_Activity_
Output the data below exactly, images excluded.

_Information provided_
%%

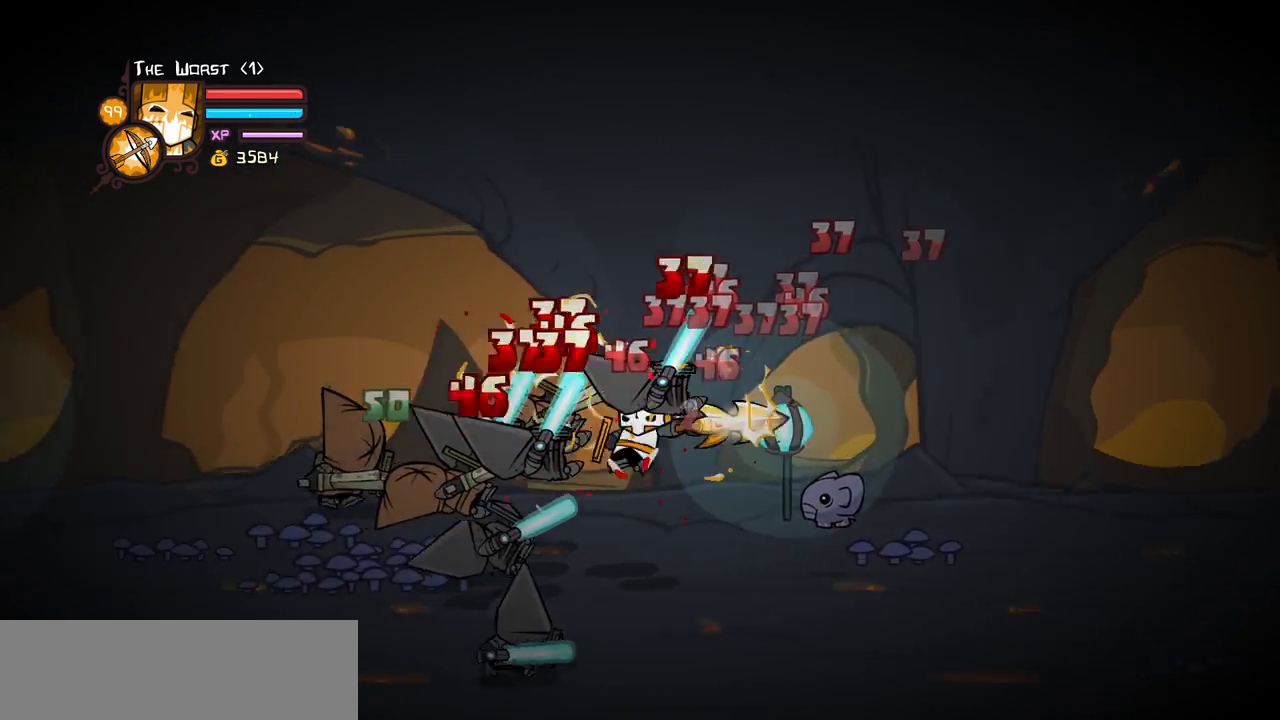
{"keys": ["heavy"], "events": [[33, "light", "up"], [217, "left", "up"]]}
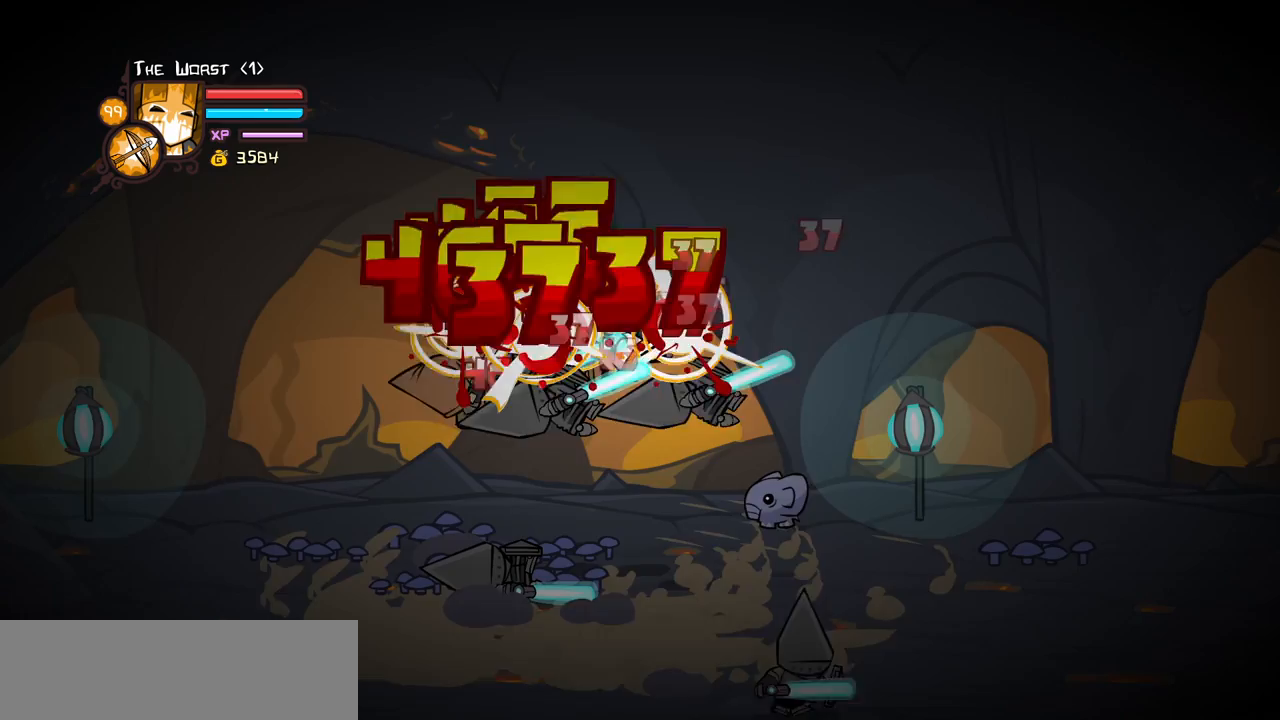
{"keys": ["heavy", "left", "light"], "events": [[50, "heavy", "up"], [100, "light", "down"], [200, "left", "down"], [250, "light", "up"], [283, "light", "down"], [433, "heavy", "down"]]}
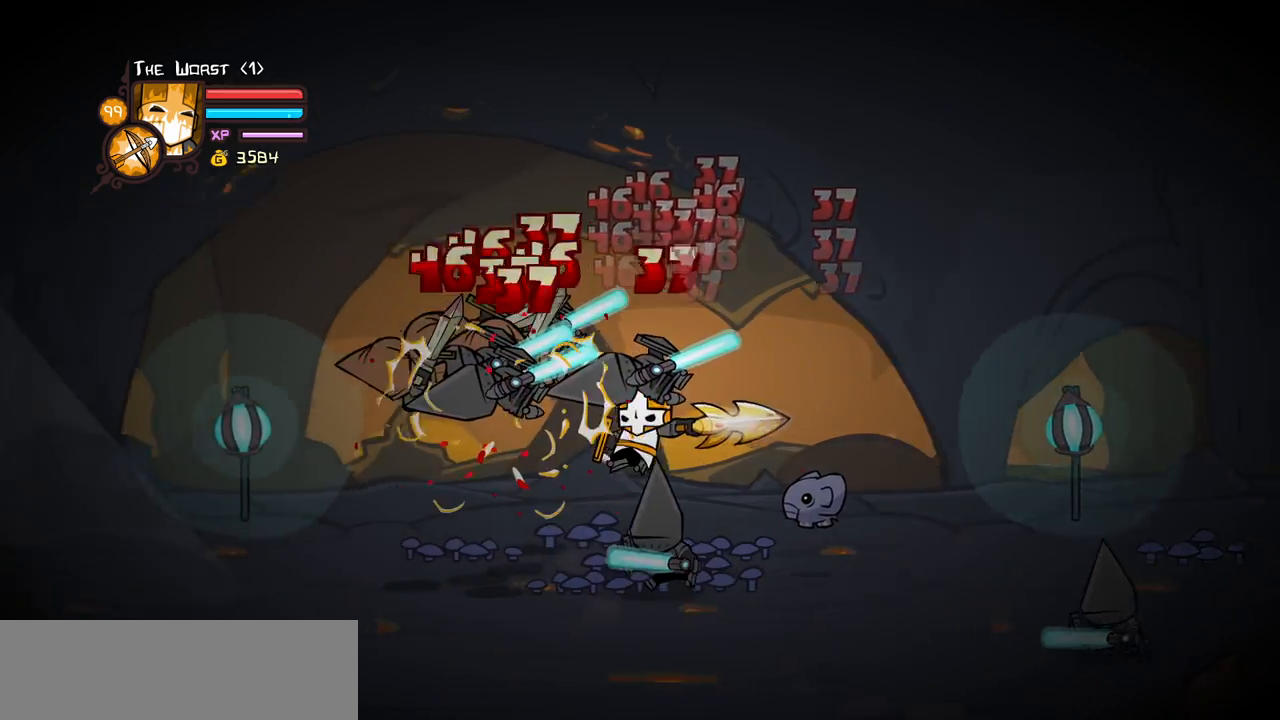
{"keys": ["heavy", "left", "right"], "events": [[67, "light", "up"], [217, "heavy", "up"], [300, "heavy", "down"], [483, "right", "down"]]}
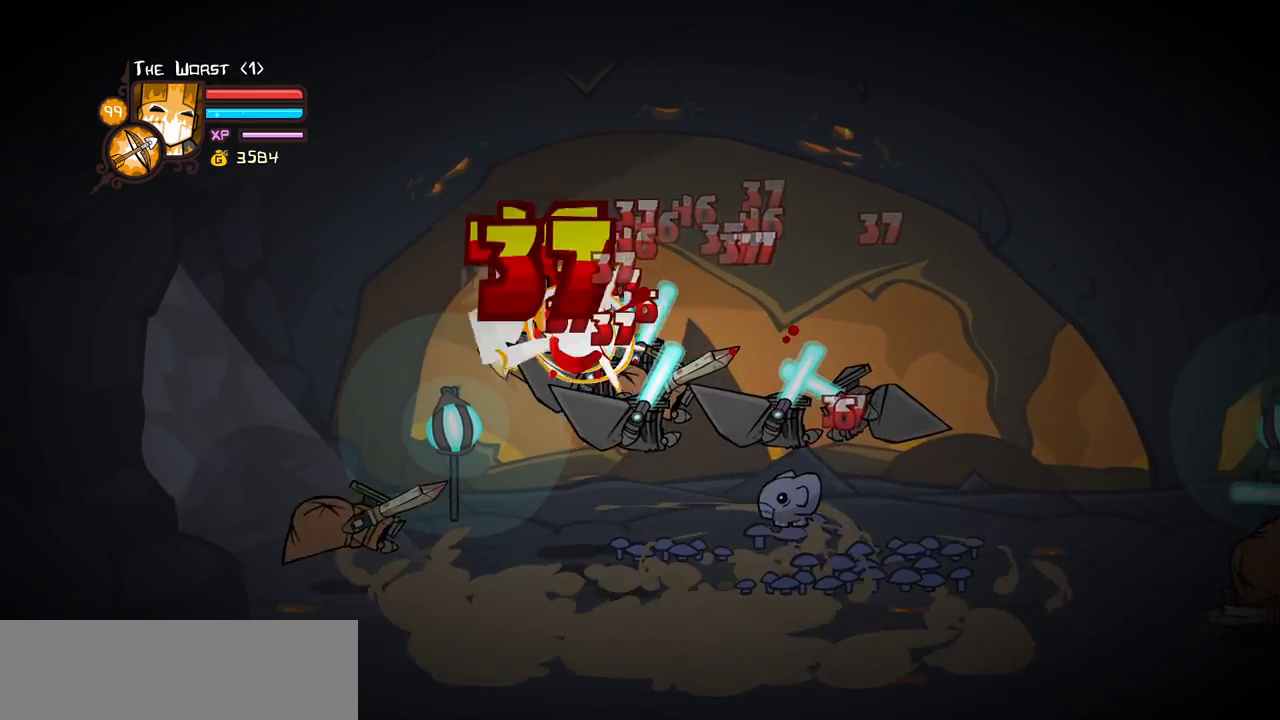
{"keys": ["light", "right"], "events": [[33, "heavy", "up"], [33, "left", "up"], [33, "light", "down"], [217, "light", "up"], [267, "light", "down"], [467, "light", "up"], [500, "light", "down"]]}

%%

_Answer_
{"keys": ["heavy"], "events": [[33, "light", "up"], [217, "left", "up"]]}
{"keys": ["heavy", "left", "light"], "events": [[50, "heavy", "up"], [100, "light", "down"], [200, "left", "down"], [250, "light", "up"], [283, "light", "down"], [433, "heavy", "down"]]}
{"keys": ["heavy", "left", "right"], "events": [[67, "light", "up"], [217, "heavy", "up"], [300, "heavy", "down"], [483, "right", "down"]]}
{"keys": ["light", "right"], "events": [[33, "heavy", "up"], [33, "left", "up"], [33, "light", "down"], [217, "light", "up"], [267, "light", "down"], [467, "light", "up"], [500, "light", "down"]]}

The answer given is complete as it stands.